Previously, there have been no alternative to heavy and sometimes invasive tags when tracking animals in the sea.
The underwater sensing system consists of a lightweight, flexible, Bluetooth-enabled tag that stores data when the sea animal is under water. As soon as the sea animal rises to the surface, the tag automatically syncs the stored data to floating receivers on the surface.
Data is wirelessly transmitted to floating receivers, which have built in Bluetooth and GSM capabilities. Sensor data is then relayed to the GSM network to be viewed from anywhere in the world.
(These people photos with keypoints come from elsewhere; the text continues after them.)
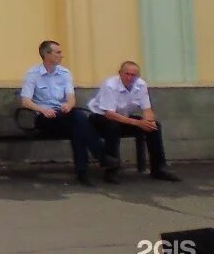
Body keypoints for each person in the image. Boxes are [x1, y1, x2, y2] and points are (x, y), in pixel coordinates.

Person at [20, 40, 112, 187]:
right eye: (58, 52)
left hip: (64, 115)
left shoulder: (65, 73)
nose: (62, 55)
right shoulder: (33, 74)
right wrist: (42, 109)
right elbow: (26, 101)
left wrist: (68, 105)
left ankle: (83, 173)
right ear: (46, 54)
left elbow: (71, 98)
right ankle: (101, 156)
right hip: (45, 117)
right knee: (80, 120)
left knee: (78, 127)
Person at [87, 61, 180, 183]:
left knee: (154, 126)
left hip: (124, 118)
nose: (130, 77)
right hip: (101, 119)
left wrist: (148, 121)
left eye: (134, 75)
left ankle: (159, 168)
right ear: (120, 73)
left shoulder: (141, 85)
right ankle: (112, 170)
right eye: (127, 74)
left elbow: (147, 109)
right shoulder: (110, 84)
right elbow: (110, 114)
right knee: (112, 127)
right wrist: (138, 123)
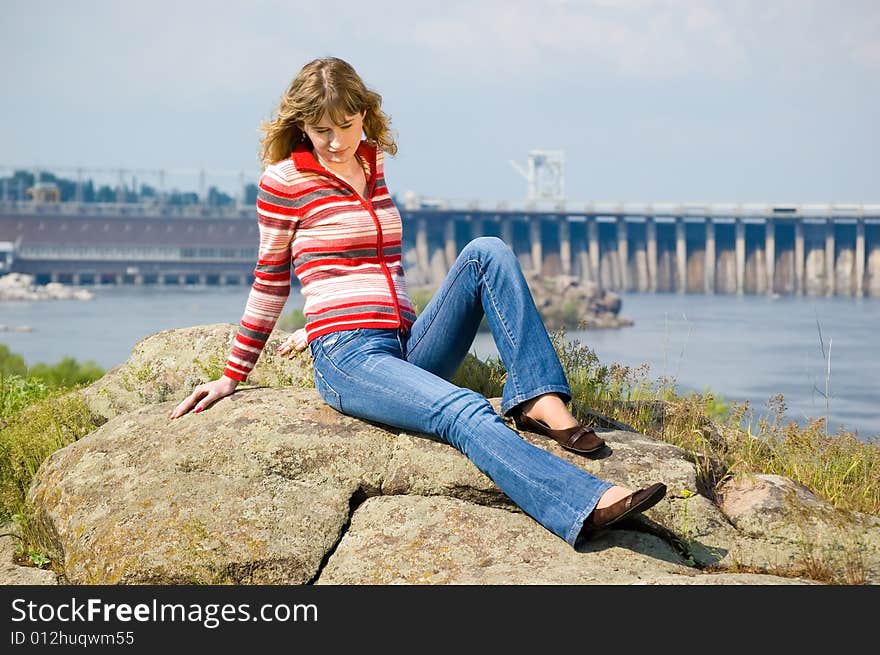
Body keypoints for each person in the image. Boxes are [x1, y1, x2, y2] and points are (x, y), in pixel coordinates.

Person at [169, 57, 666, 547]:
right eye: (322, 131)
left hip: (407, 342)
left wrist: (321, 313)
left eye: (346, 125)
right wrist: (234, 374)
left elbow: (371, 259)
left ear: (363, 113)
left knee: (485, 253)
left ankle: (538, 397)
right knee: (466, 411)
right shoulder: (284, 182)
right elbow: (271, 280)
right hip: (350, 357)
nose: (337, 142)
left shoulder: (371, 160)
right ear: (302, 126)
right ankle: (586, 504)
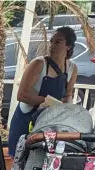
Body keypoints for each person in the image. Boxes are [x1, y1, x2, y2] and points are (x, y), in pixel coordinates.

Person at [7, 26, 78, 158]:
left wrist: (67, 109)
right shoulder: (39, 64)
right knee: (19, 161)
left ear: (68, 46)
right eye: (51, 41)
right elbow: (21, 95)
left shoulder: (72, 68)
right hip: (26, 120)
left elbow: (68, 94)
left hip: (49, 124)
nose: (52, 45)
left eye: (58, 42)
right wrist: (47, 101)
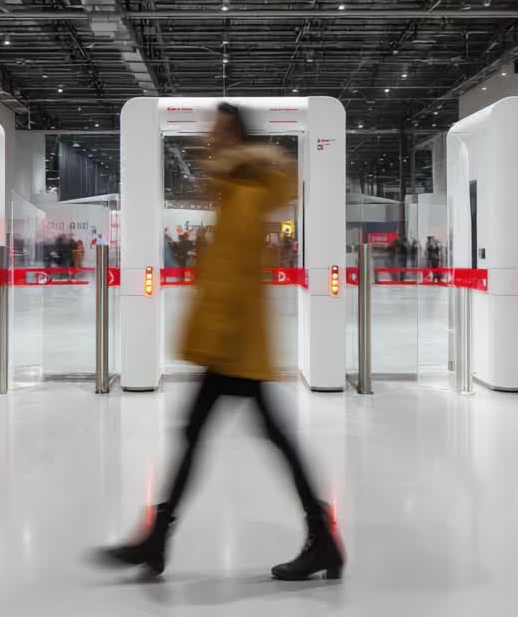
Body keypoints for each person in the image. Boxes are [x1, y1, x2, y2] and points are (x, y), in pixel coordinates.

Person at [95, 102, 344, 581]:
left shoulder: (245, 193)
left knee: (239, 438)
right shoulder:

Where there is no GSM connection, drones scan the area and pick up the signal from floating beacons.
The team is looking to develop magnetic sensors for future integration, as well as flexible temperature, salinity and pressure sensors.
According to the team, one of the biggest challenges in designing this wireless tag was to ensure good wireless communication irrespective of the tag's orientation, as the animal position, on which the tag is mounted, is unpredictable.
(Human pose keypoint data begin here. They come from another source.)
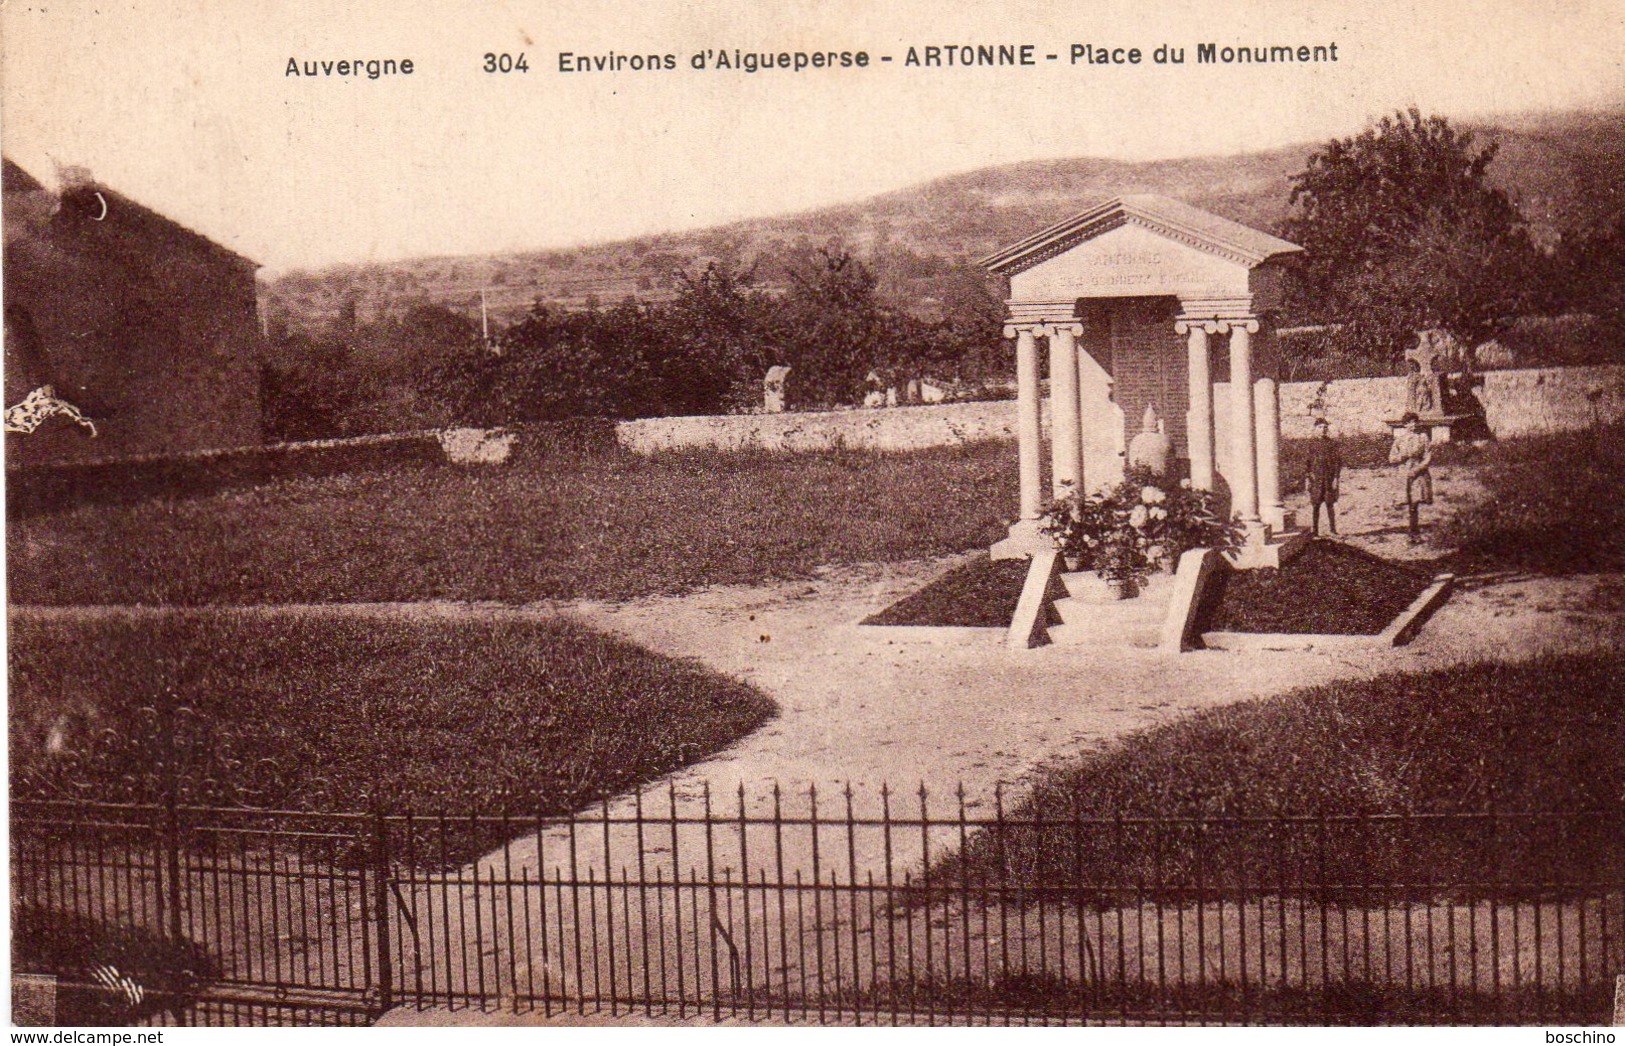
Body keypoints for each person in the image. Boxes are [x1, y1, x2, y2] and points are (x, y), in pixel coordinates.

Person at [1389, 412, 1433, 544]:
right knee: (1408, 503)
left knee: (1415, 503)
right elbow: (1391, 458)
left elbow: (1428, 457)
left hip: (1418, 473)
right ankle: (1411, 531)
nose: (1412, 425)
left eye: (1414, 422)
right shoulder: (1400, 440)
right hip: (1405, 473)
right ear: (1405, 425)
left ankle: (1414, 533)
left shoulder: (1423, 438)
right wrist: (1400, 458)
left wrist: (1418, 469)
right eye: (1409, 423)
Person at [1303, 417, 1342, 536]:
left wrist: (1335, 478)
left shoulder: (1332, 444)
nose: (1323, 430)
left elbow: (1337, 462)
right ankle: (1315, 531)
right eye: (1320, 427)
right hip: (1315, 479)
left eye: (1325, 427)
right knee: (1316, 505)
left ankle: (1333, 529)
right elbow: (1306, 463)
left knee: (1330, 504)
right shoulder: (1311, 444)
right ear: (1315, 429)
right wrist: (1307, 478)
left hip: (1329, 479)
"You want to get radiation all around and you need a vertical element for that. We couldn't have a vertical element so the design had to be completely flat, yet perform like a three-dimensional model," Associate Professor Atif Shamin of KAUST said.
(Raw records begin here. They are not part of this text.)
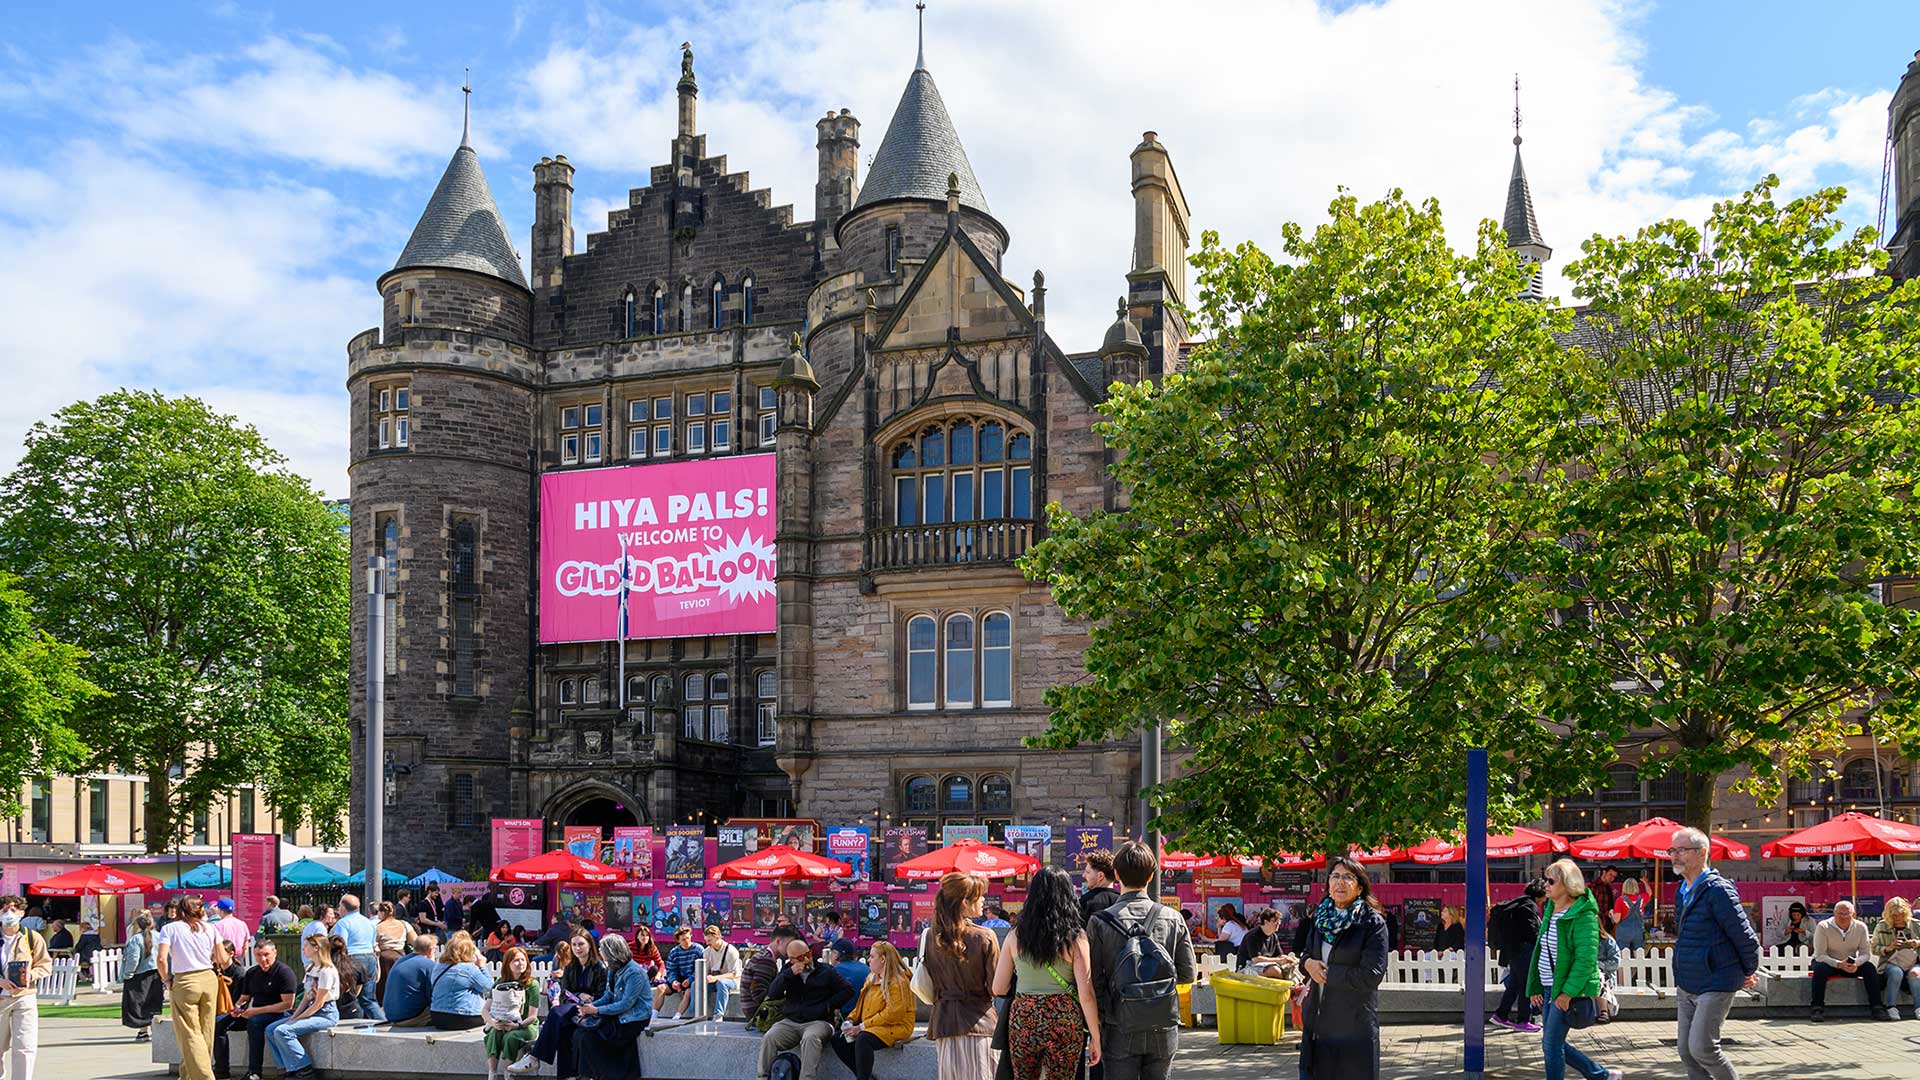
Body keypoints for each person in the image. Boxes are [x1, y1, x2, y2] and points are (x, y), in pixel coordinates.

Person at [1087, 840, 1195, 1080]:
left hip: (1118, 1025)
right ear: (1151, 876)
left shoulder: (1099, 922)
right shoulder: (1173, 918)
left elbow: (1093, 981)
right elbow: (1188, 973)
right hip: (1162, 1023)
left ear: (1116, 874)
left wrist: (1102, 1021)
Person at [992, 867, 1103, 1080]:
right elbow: (1086, 994)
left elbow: (998, 988)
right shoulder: (1076, 937)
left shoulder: (1015, 935)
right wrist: (1096, 1038)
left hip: (1024, 1015)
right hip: (1064, 1018)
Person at [1669, 826, 1759, 1080]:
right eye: (1672, 850)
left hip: (1716, 980)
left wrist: (1748, 970)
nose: (1674, 856)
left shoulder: (1718, 890)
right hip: (1687, 982)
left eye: (1681, 850)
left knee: (1703, 1048)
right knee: (1687, 1052)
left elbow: (1745, 936)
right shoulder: (1682, 890)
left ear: (1702, 853)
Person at [1524, 859, 1619, 1080]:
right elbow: (1542, 951)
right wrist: (1536, 986)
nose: (1545, 885)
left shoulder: (1583, 915)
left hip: (1564, 990)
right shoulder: (1550, 909)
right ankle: (1601, 1075)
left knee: (1551, 1044)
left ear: (1567, 884)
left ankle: (1601, 1075)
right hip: (1549, 988)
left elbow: (1585, 960)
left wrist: (1567, 993)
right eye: (1545, 880)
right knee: (1552, 1042)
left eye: (1551, 881)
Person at [1298, 856, 1390, 1080]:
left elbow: (1371, 975)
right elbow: (1307, 955)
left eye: (1348, 877)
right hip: (1317, 1023)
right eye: (1335, 876)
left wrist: (1328, 974)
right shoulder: (1320, 918)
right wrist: (1308, 964)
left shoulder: (1372, 923)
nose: (1340, 882)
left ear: (1359, 888)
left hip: (1353, 1026)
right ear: (1328, 884)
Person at [921, 872, 1001, 1080]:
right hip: (978, 1022)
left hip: (944, 1023)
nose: (983, 900)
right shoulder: (985, 936)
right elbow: (996, 988)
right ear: (965, 901)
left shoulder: (931, 937)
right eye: (980, 895)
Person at [756, 937, 856, 1080]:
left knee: (810, 1038)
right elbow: (773, 993)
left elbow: (848, 990)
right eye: (800, 958)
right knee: (770, 1037)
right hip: (791, 1021)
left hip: (819, 1021)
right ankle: (763, 1077)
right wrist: (789, 974)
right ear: (791, 959)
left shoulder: (826, 971)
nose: (807, 960)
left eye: (808, 954)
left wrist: (828, 1006)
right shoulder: (787, 971)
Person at [506, 933, 605, 1076]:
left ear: (590, 945)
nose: (577, 948)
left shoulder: (600, 968)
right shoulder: (571, 967)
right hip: (573, 1006)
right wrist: (579, 995)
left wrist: (590, 999)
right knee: (562, 1030)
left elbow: (603, 995)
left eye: (581, 944)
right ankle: (567, 1076)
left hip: (592, 1010)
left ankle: (534, 1057)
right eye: (574, 945)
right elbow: (564, 993)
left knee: (556, 1013)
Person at [158, 895, 224, 1080]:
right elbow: (222, 958)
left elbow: (162, 959)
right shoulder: (211, 928)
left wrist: (166, 980)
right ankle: (188, 1074)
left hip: (185, 979)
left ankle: (204, 1076)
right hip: (209, 978)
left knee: (189, 1032)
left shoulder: (170, 928)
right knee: (206, 1031)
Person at [831, 941, 916, 1080]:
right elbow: (860, 1006)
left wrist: (861, 1026)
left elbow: (893, 1014)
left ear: (882, 959)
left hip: (897, 1026)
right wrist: (850, 1020)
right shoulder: (871, 978)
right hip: (873, 1026)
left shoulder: (898, 982)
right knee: (838, 1039)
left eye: (872, 956)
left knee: (863, 1039)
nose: (868, 960)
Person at [573, 934, 652, 1080]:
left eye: (601, 948)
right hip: (618, 1013)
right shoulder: (613, 968)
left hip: (634, 1018)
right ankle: (589, 1074)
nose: (599, 951)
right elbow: (608, 996)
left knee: (591, 1037)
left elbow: (626, 1004)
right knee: (580, 1034)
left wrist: (596, 1010)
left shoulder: (635, 973)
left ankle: (605, 1075)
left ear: (611, 952)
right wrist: (589, 1007)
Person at [215, 940, 296, 1080]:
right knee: (219, 1023)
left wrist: (256, 1011)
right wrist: (237, 1008)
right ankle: (221, 1072)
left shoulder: (284, 972)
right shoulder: (252, 972)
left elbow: (287, 1005)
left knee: (255, 1022)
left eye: (266, 954)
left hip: (278, 1015)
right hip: (255, 1013)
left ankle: (254, 1072)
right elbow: (244, 997)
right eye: (258, 955)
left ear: (274, 953)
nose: (262, 959)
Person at [263, 932, 338, 1080]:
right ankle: (285, 1068)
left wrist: (299, 1019)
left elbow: (319, 1003)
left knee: (283, 1031)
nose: (303, 949)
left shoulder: (327, 971)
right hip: (310, 1009)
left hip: (325, 1014)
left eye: (306, 946)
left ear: (316, 948)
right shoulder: (311, 968)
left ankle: (304, 1069)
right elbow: (305, 997)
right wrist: (294, 1017)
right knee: (270, 1029)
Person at [0, 895, 51, 1080]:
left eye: (13, 909)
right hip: (1, 998)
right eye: (4, 909)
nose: (9, 913)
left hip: (24, 996)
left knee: (25, 1046)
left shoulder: (32, 937)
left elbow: (45, 964)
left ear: (22, 913)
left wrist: (32, 974)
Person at [1489, 880, 1546, 1032]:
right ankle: (1523, 1020)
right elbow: (1531, 932)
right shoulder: (1529, 906)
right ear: (1540, 894)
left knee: (1514, 984)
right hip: (1524, 951)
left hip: (1513, 951)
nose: (1545, 898)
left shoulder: (1519, 903)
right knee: (1526, 985)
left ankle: (1501, 1015)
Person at [1811, 899, 1881, 1021]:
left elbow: (1865, 953)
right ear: (1834, 913)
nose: (1843, 917)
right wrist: (1839, 964)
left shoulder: (1861, 927)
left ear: (1853, 914)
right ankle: (1817, 1008)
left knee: (1869, 968)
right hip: (1828, 963)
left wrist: (1856, 963)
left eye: (1846, 914)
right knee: (1820, 969)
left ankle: (1877, 1007)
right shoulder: (1823, 926)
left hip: (1850, 963)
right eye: (1840, 913)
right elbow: (1820, 955)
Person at [485, 946, 541, 1080]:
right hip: (503, 1021)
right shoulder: (499, 983)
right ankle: (492, 1074)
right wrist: (493, 1023)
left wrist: (517, 1026)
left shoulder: (532, 984)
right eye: (516, 960)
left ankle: (508, 1074)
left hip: (525, 1026)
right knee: (494, 1034)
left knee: (510, 1037)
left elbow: (533, 1017)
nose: (520, 963)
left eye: (523, 960)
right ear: (507, 963)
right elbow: (485, 1009)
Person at [330, 894, 386, 1021]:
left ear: (343, 907)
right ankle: (382, 1022)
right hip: (369, 958)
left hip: (352, 960)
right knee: (369, 1000)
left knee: (349, 998)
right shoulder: (369, 923)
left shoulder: (343, 923)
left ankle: (350, 1024)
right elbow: (373, 943)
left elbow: (341, 944)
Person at [429, 931, 494, 1030]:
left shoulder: (438, 966)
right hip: (464, 1017)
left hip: (437, 1016)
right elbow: (489, 988)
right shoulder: (468, 969)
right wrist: (482, 966)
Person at [1872, 896, 1920, 1020]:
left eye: (1901, 915)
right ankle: (1891, 1007)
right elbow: (1874, 948)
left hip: (1914, 960)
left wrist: (1917, 943)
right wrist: (1888, 948)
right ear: (1889, 915)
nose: (1898, 918)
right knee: (1895, 972)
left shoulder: (1916, 924)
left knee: (1915, 973)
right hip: (1891, 961)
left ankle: (1918, 1007)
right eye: (1894, 916)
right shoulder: (1882, 926)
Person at [741, 925, 802, 1021]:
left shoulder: (764, 955)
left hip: (755, 1012)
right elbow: (759, 996)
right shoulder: (766, 960)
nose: (791, 949)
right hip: (760, 1015)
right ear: (778, 941)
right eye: (789, 945)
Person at [121, 911, 163, 1043]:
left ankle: (143, 1030)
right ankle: (153, 1030)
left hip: (139, 975)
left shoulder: (135, 939)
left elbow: (133, 959)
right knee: (154, 1003)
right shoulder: (159, 936)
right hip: (156, 974)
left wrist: (128, 974)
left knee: (139, 1004)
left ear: (138, 925)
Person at [380, 934, 440, 1025]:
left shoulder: (400, 961)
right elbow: (433, 995)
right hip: (411, 1017)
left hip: (391, 1015)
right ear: (431, 950)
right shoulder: (428, 965)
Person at [659, 926, 704, 1018]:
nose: (687, 941)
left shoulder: (698, 949)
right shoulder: (674, 952)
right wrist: (674, 981)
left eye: (688, 938)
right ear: (678, 940)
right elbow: (671, 970)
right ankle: (654, 1015)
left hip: (692, 980)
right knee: (661, 988)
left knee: (688, 992)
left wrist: (690, 980)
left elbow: (701, 969)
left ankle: (677, 1016)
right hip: (679, 979)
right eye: (683, 939)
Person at [374, 901, 416, 997]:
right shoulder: (404, 924)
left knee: (383, 990)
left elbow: (373, 944)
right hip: (400, 958)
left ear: (382, 912)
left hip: (383, 960)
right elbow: (415, 941)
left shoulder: (377, 927)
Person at [703, 924, 742, 1020]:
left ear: (717, 937)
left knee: (721, 983)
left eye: (709, 940)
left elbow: (733, 974)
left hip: (732, 981)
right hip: (713, 981)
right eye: (706, 940)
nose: (707, 943)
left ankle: (718, 1015)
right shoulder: (707, 952)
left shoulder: (731, 951)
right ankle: (696, 1014)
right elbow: (705, 971)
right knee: (696, 985)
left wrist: (715, 978)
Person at [1239, 908, 1289, 976]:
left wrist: (1289, 959)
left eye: (1279, 921)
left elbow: (1279, 955)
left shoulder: (1274, 936)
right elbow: (1256, 959)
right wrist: (1278, 960)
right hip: (1246, 967)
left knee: (1291, 967)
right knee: (1275, 970)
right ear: (1266, 922)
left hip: (1263, 965)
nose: (1278, 923)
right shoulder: (1253, 936)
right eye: (1275, 921)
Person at [1079, 851, 1122, 924]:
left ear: (1100, 876)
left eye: (1088, 872)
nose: (1083, 875)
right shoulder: (1122, 901)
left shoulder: (1085, 902)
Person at [1595, 912, 1621, 1026]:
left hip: (1606, 975)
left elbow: (1615, 963)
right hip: (1584, 972)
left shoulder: (1608, 941)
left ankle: (1604, 1011)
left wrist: (1598, 965)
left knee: (1598, 977)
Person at [1613, 878, 1647, 953]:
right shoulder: (1642, 899)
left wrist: (1611, 913)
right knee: (1639, 955)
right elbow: (1649, 893)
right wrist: (1645, 882)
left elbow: (1616, 920)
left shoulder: (1620, 900)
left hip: (1624, 932)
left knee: (1624, 956)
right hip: (1638, 931)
The team claim they were able to create a special flexible antenna that achieved near isotropic radiation pattern while maintaining a flat profile. The tag also needed to retain performance while maintaining flexibility and exposure to harsh sea conditions. The final challenge, according to the team, was attaching the integrated circuit – which is typically soldered on – to the flexible tag. The lightweight materials mean that heat is not an option, which led the team to explore specialised epoxies.
"The plan for this year is to integrate ultrasonic. When we do this, it will be the first ultrasonic, GSM and Bluetooth connectivity in tagged animals," Assoc Prof Shamim explained.
With ultrasonic connectivity, the researchers explained they will have access to real-time data and won’t need to wait for the animal to surface to read it.